(What the exercise asks)
Turn the lines below into a numbered list, leaving out the blank ones.

Chart reading exercises:
—————
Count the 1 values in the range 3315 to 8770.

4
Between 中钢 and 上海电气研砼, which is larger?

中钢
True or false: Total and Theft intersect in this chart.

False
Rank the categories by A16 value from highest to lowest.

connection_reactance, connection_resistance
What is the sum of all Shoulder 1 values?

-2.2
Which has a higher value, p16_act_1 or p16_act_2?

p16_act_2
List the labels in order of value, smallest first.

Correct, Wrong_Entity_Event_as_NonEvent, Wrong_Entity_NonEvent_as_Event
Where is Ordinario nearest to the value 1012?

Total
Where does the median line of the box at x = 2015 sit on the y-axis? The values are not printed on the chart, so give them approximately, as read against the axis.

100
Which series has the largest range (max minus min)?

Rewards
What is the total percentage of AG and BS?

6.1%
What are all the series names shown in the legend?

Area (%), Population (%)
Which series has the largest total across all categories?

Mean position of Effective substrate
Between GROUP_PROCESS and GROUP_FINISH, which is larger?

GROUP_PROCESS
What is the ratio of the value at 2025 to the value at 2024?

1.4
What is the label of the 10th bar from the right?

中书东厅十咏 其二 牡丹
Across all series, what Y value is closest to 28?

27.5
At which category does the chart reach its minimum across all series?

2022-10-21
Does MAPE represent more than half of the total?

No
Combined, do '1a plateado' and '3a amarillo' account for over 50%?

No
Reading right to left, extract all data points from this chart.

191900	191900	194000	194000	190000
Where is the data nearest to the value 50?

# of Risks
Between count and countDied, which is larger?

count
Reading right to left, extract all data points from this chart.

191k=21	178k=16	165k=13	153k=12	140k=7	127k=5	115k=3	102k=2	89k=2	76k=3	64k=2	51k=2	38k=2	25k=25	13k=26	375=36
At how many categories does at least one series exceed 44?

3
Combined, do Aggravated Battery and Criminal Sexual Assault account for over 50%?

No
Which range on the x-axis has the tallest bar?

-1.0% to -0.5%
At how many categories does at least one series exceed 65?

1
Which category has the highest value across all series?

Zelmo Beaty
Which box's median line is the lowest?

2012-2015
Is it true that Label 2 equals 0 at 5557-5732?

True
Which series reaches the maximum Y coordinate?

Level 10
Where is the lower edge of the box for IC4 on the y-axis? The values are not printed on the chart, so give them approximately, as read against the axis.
—————
(Problem solution)
1. Count the 1 values in the range 3315 to 8770.
2. 4
3. Between 中钢 and 上海电气研砼, which is larger?
4. 中钢
5. True or false: Total and Theft intersect in this chart.
6. False
7. Rank the categories by A16 value from highest to lowest.
8. connection_reactance, connection_resistance
9. What is the sum of all Shoulder 1 values?
10. -2.2
11. Which has a higher value, p16_act_1 or p16_act_2?
12. p16_act_2
13. List the labels in order of value, smallest first.
14. Correct, Wrong_Entity_Event_as_NonEvent, Wrong_Entity_NonEvent_as_Event
15. Where is Ordinario nearest to the value 1012?
16. Total
17. Where does the median line of the box at x = 2015 sit on the y-axis? The values are not printed on the chart, so give them approximately, as read against the axis.
18. 100
19. Which series has the largest range (max minus min)?
20. Rewards
21. What is the total percentage of AG and BS?
22. 6.1%
23. What are all the series names shown in the legend?
24. Area (%), Population (%)
25. Which series has the largest total across all categories?
26. Mean position of Effective substrate
27. Between GROUP_PROCESS and GROUP_FINISH, which is larger?
28. GROUP_PROCESS
29. What is the ratio of the value at 2025 to the value at 2024?
30. 1.4
31. What is the label of the 10th bar from the right?
32. 中书东厅十咏 其二 牡丹
33. Across all series, what Y value is closest to 28?
34. 27.5
35. At which category does the chart reach its minimum across all series?
36. 2022-10-21
37. Does MAPE represent more than half of the total?
38. No
39. Combined, do '1a plateado' and '3a amarillo' account for over 50%?
40. No
41. Reading right to left, extract all data points from this chart.
42. 191900	191900	194000	194000	190000
43. Where is the data nearest to the value 50?
44. # of Risks
45. Between count and countDied, which is larger?
46. count
47. Reading right to left, extract all data points from this chart.
48. 191k=21	178k=16	165k=13	153k=12	140k=7	127k=5	115k=3	102k=2	89k=2	76k=3	64k=2	51k=2	38k=2	25k=25	13k=26	375=36
49. At how many categories does at least one series exceed 44?
50. 3
51. Combined, do Aggravated Battery and Criminal Sexual Assault account for over 50%?
52. No
53. Which range on the x-axis has the tallest bar?
54. -1.0% to -0.5%
55. At how many categories does at least one series exceed 65?
56. 1
57. Which category has the highest value across all series?
58. Zelmo Beaty
59. Which box's median line is the lowest?
60. 2012-2015
61. Is it true that Label 2 equals 0 at 5557-5732?
62. True
63. Which series reaches the maximum Y coordinate?
64. Level 10
65. Where is the lower edge of the box for IC4 on the y-axis? The values are not printed on the chart, so give them approximately, as read against the axis.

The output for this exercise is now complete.